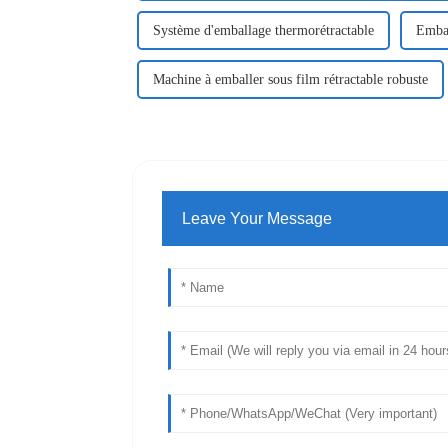
Système d'emballage thermorétractable
Embal
Machine à emballer sous film rétractable robuste
Leave Your Message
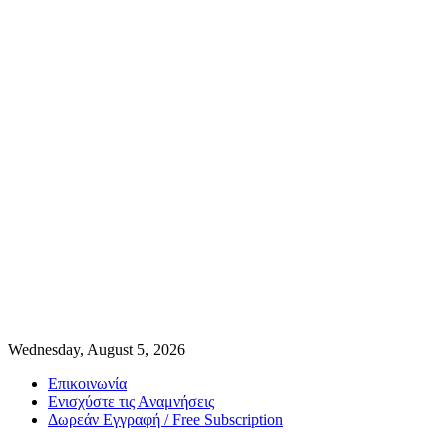
Wednesday, August 5, 2026
Επικοινωνία
Ενισχύστε τις Αναμνήσεις
Δωρεάν Εγγραφή / Free Subscription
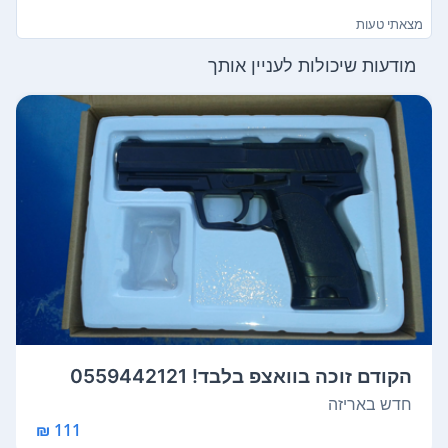
מצאתי טעות
מודעות שיכולות לעניין אותך
הקודם זוכה בוואצפ בלבד! 0559442121
חדש באריזה
111 ₪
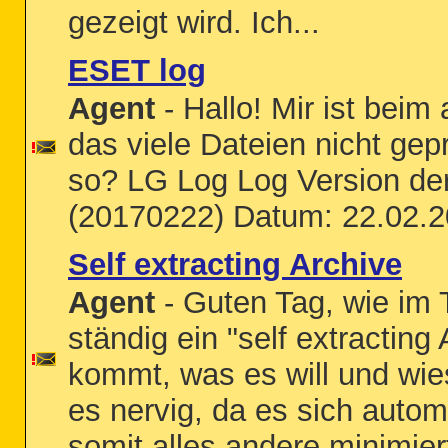
gezeigt wird. Ich...
ESET log
Agent
- Hallo! Mir ist beim 
das viele Dateien nicht gep
so? LG Log Log Version de
(20170222) Datum: 22.02.2
Self extracting Archive
Agent
- Guten Tag, wie im T
ständig ein "self extracting
kommt, was es will und wies
es nervig, da es sich autom
somit alles andere minimier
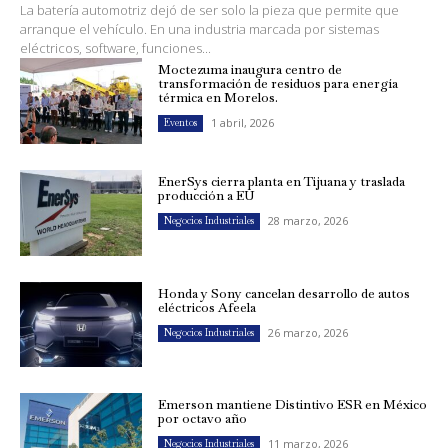
La batería automotriz dejó de ser solo la pieza que permite que
arranque el vehículo. En una industria marcada por sistemas
eléctricos, software, funciones...
Moctezuma inaugura centro de
transformación de residuos para energía
térmica en Morelos.
1 abril, 2026
Eventos
EnerSys cierra planta en Tijuana y traslada
producción a EU
28 marzo, 2026
Negocios Industriales
Honda y Sony cancelan desarrollo de autos
eléctricos Afeela
26 marzo, 2026
Negocios Industriales
Emerson mantiene Distintivo ESR en México
por octavo año
11 marzo, 2026
Negocios Industriales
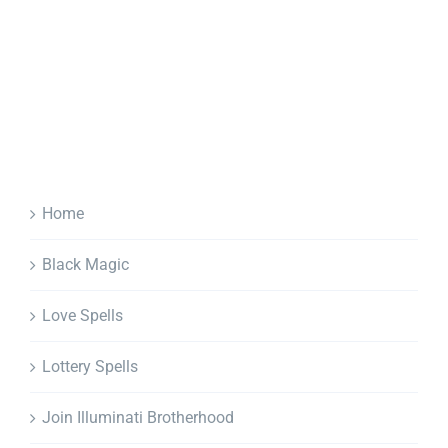
Home
Black Magic
Love Spells
Lottery Spells
Join Illuminati Brotherhood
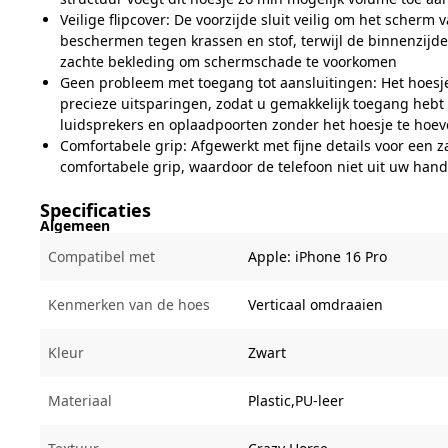
Veilige flipcover: De voorzijde sluit veilig om het scherm 
beschermen tegen krassen en stof, terwijl de binnenzijde
zachte bekleding om schermschade te voorkomen
Geen probleem met toegang tot aansluitingen: Het hoesj
precieze uitsparingen, zodat u gemakkelijk toegang hebt 
luidsprekers en oplaadpoorten zonder het hoesje te hoe
Comfortabele grip: Afgewerkt met fijne details voor een 
comfortabele grip, waardoor de telefoon niet uit uw han
Specificaties
Algemeen
Compatibel met
Apple:
iPhone 16 Pro
Kenmerken van de hoes
Verticaal omdraaien
Kleur
Zwart
Materiaal
Plastic,PU-leer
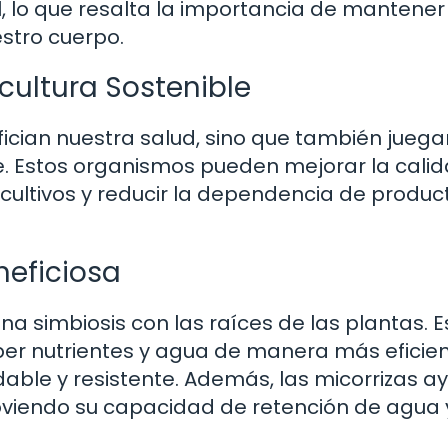
 lo que resalta la importancia de mantener
stro cuerpo.
cultura Sostenible
fician nuestra salud, sino que también juega
le. Estos organismos pueden mejorar la calid
 cultivos y reducir la dependencia de produc
neficiosa
a simbiosis con las raíces de las plantas. E
er nutrientes y agua de manera más eficient
able y resistente. Además, las micorrizas 
moviendo su capacidad de retención de agua 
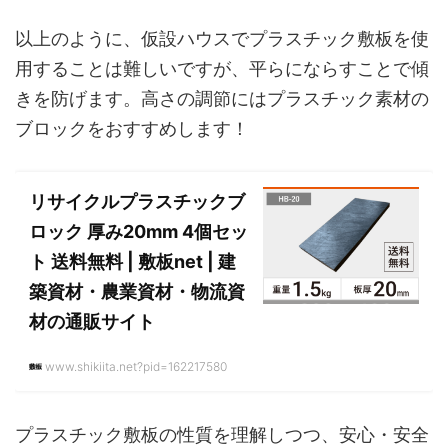
以上のように、仮設ハウスでプラスチック敷板を使
用することは難しいですが、平らにならすことで傾
きを防げます。高さの調節にはプラスチック素材の
ブロックをおすすめします！
リサイクルプラスチックブ
ロック 厚み20mm 4個セッ
ト 送料無料 | 敷板net | 建
築資材・農業資材・物流資
材の通販サイト
www.shikiita.net?pid=162217580
プラスチック敷板の性質を理解しつつ、安心・安全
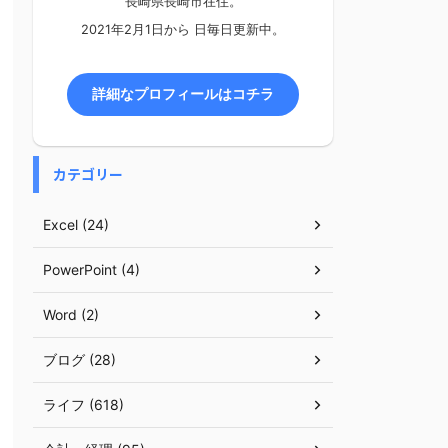
長崎県長崎市在住。
2021年2月1日から
日毎日更新中。
詳細なプロフィールはコチラ
カテゴリー
Excel (24)
PowerPoint (4)
Word (2)
ブログ (28)
ライフ (618)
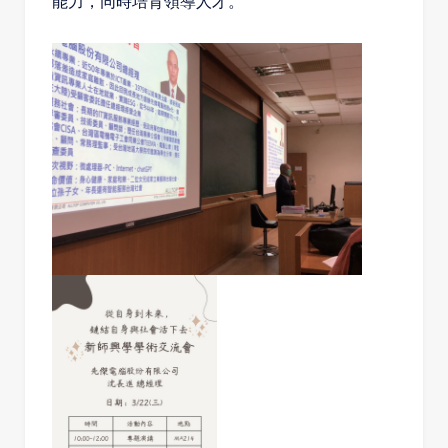
能力，同時培育領導人才。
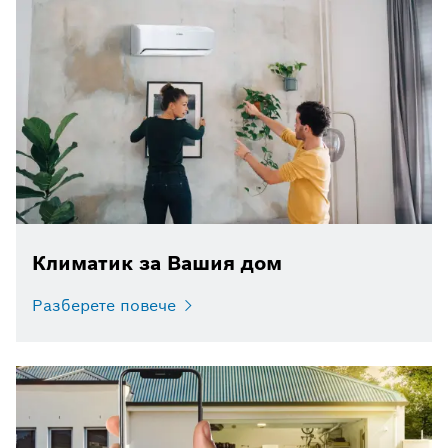
Климатик за Вашия дом
Разберете повече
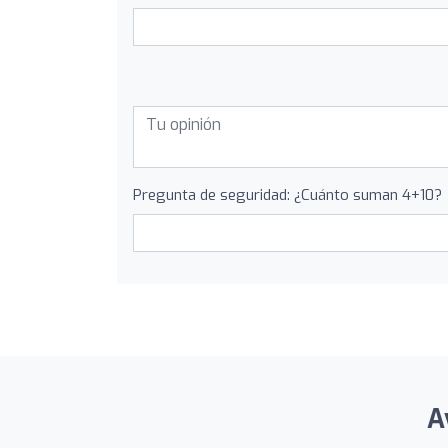
Pregunta de seguridad: ¿Cuánto suman 4+10?
A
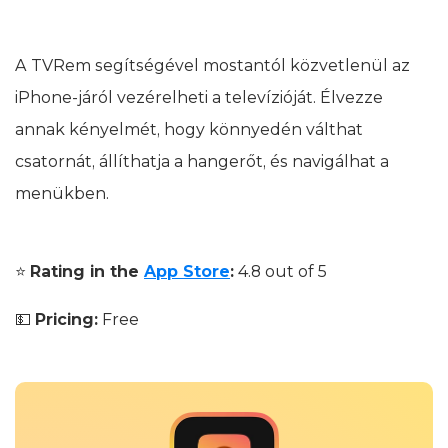
A TVRem segítségével mostantól közvetlenül az
iPhone-járól vezérelheti a televízióját. Élvezze
annak kényelmét, hogy könnyedén válthat
csatornát, állíthatja a hangerőt, és navigálhat a
menükben.
⭐️
Rating in the
App Store
:
4.8 out of 5
💵
Pricing:
Free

###

Copy every line of text in the records above word for word, leaving out the pictures.

Result ->
Système d'emballage thermorétractable
Embal
Machine à emballer sous film rétractable robuste
Leave Your Message
Wednesday, August 5, 2026
Επικοινωνία
Ενισχύστε τις Αναμνήσεις
Δωρεάν Εγγραφή / Free Subscription
מצאתי טעות
מודעות שיכולות לעניין אותך
הקודם זוכה בוואצפ בלבד! 0559442121
חדש באריזה
111 ₪
gezeigt wird. Ich...
ESET log
Agent
- Hallo! Mir ist beim 
das viele Dateien nicht gep
so? LG Log Log Version de
(20170222) Datum: 22.02.2
Self extracting Archive
Agent
- Guten Tag, wie im T
ständig ein "self extracting
kommt, was es will und wies
es nervig, da es sich autom
somit alles andere minimier
La batería automotriz dejó de ser solo la pieza que permite que
arranque el vehículo. En una industria marcada por sistemas
eléctricos, software, funciones...
Moctezuma inaugura centro de
transformación de residuos para energía
térmica en Morelos.
1 abril, 2026
Eventos
EnerSys cierra planta en Tijuana y traslada
producción a EU
28 marzo, 2026
Negocios Industriales
Honda y Sony cancelan desarrollo de autos
eléctricos Afeela
26 marzo, 2026
Negocios Industriales
Emerson mantiene Distintivo ESR en México
por octavo año
11 marzo, 2026
Negocios Industriales
Home
Black Magic
Love Spells
Lottery Spells
Join Illuminati Brotherhood
Veilige flipcover: De voorzijde sluit veilig om het scherm 
beschermen tegen krassen en stof, terwijl de binnenzijde
zachte bekleding om schermschade te voorkomen
Geen probleem met toegang tot aansluitingen: Het hoesj
precieze uitsparingen, zodat u gemakkelijk toegang hebt 
luidsprekers en oplaadpoorten zonder het hoesje te hoe
Comfortabele grip: Afgewerkt met fijne details voor een 
comfortabele grip, waardoor de telefoon niet uit uw han
Specificaties
Algemeen
Compatibel met
Apple:
iPhone 16 Pro
Kenmerken van de hoes
Verticaal omdraaien
Kleur
Zwart
Materiaal
Plastic,PU-leer
 lo que resalta la importancia de mantener
stro cuerpo.
cultura Sostenible
fician nuestra salud, sino que también juega
le. Estos organismos pueden mejorar la calid
 cultivos y reducir la dependencia de produc
neficiosa
a simbiosis con las raíces de las plantas. E
er nutrientes y agua de manera más eficient
able y resistente. Además, las micorrizas 
moviendo su capacidad de retención de agua 
以上のように、仮設ハウスでプラスチック敷板を使
用することは難しいですが、平らにならすことで傾
きを防げます。高さの調節にはプラスチック素材の
ブロックをおすすめします！
リサイクルプラスチックブ
ロック 厚み20mm 4個セッ
ト 送料無料 | 敷板net | 建
築資材・農業資材・物流資
材の通販サイト
www.shikiita.net?pid=162217580
プラスチック敷板の性質を理解しつつ、安心・安全
長崎県長崎市在住。
2021年2月1日から
日毎日更新中。
詳細なプロフィールはコチラ
カテゴリー
Excel (24)
PowerPoint (4)
Word (2)
ブログ (28)
ライフ (618)
能力，同時培育領導人才。
Климатик за Вашия дом
Разберете повече
Pregunta de seguridad: ¿Cuánto suman 4+10?
A
A TVRem segítségével mostantól közvetlenül az
iPhone-járól vezérelheti a televízióját. Élvezze
annak kényelmét, hogy könnyedén válthat
csatornát, állíthatja a hangerőt, és navigálhat a
menükben.
⭐️
Rating in the
App Store
:
4.8 out of 5
💵
Pricing:
Free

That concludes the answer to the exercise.